• _Required action_: For this exercise, reproduce only the lines from the one holding "18: (311, 266)" through the final line of the data below, exactly, and omit pictures.

:: Recorded information

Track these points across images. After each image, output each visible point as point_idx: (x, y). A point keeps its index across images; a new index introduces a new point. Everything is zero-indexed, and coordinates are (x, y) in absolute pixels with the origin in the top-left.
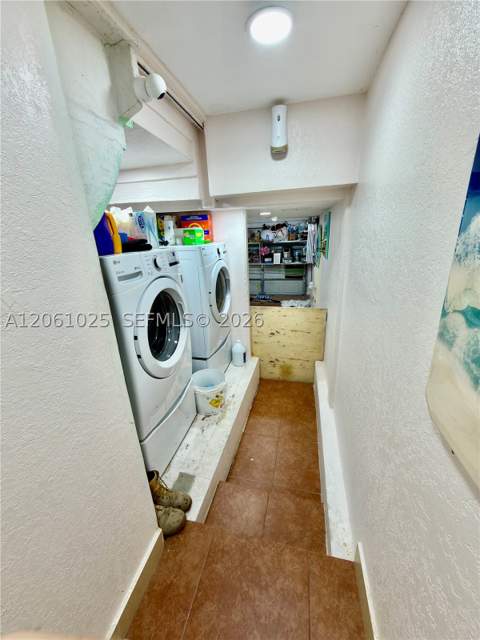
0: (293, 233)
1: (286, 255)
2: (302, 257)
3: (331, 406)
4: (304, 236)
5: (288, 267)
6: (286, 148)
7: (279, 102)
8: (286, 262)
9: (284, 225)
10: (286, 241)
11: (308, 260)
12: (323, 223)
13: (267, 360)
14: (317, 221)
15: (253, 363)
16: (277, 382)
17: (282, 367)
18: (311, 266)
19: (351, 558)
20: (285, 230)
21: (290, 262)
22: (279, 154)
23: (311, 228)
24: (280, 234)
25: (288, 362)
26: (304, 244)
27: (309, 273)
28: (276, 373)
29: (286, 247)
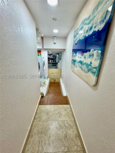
0: (53, 56)
1: (52, 61)
2: (56, 61)
3: (63, 83)
4: (56, 57)
5: (53, 63)
6: (56, 43)
7: (55, 37)
8: (52, 62)
9: (52, 54)
10: (52, 58)
11: (57, 62)
12: (60, 54)
13: (51, 79)
14: (59, 54)
15: (49, 79)
16: (53, 82)
17: (54, 80)
18: (57, 63)
19: (66, 95)
20: (52, 55)
21: (53, 62)
22: (55, 43)
23: (57, 55)
24: (51, 56)
25: (55, 79)
26: (56, 59)
27: (57, 65)
28: (53, 81)
29: (52, 59)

::::

• _Answer box_:
18: (311, 266)
19: (351, 558)
20: (285, 230)
21: (290, 262)
22: (279, 154)
23: (311, 228)
24: (280, 234)
25: (288, 362)
26: (304, 244)
27: (309, 273)
28: (276, 373)
29: (286, 247)
0: (53, 56)
1: (52, 61)
2: (56, 61)
3: (63, 83)
4: (56, 57)
5: (53, 63)
6: (56, 43)
7: (55, 37)
8: (52, 62)
9: (52, 54)
10: (52, 58)
11: (57, 62)
12: (60, 54)
13: (51, 79)
14: (59, 54)
15: (49, 79)
16: (53, 82)
17: (54, 80)
18: (57, 63)
19: (66, 95)
20: (52, 55)
21: (53, 62)
22: (55, 43)
23: (57, 55)
24: (51, 56)
25: (55, 79)
26: (56, 59)
27: (57, 65)
28: (53, 81)
29: (52, 59)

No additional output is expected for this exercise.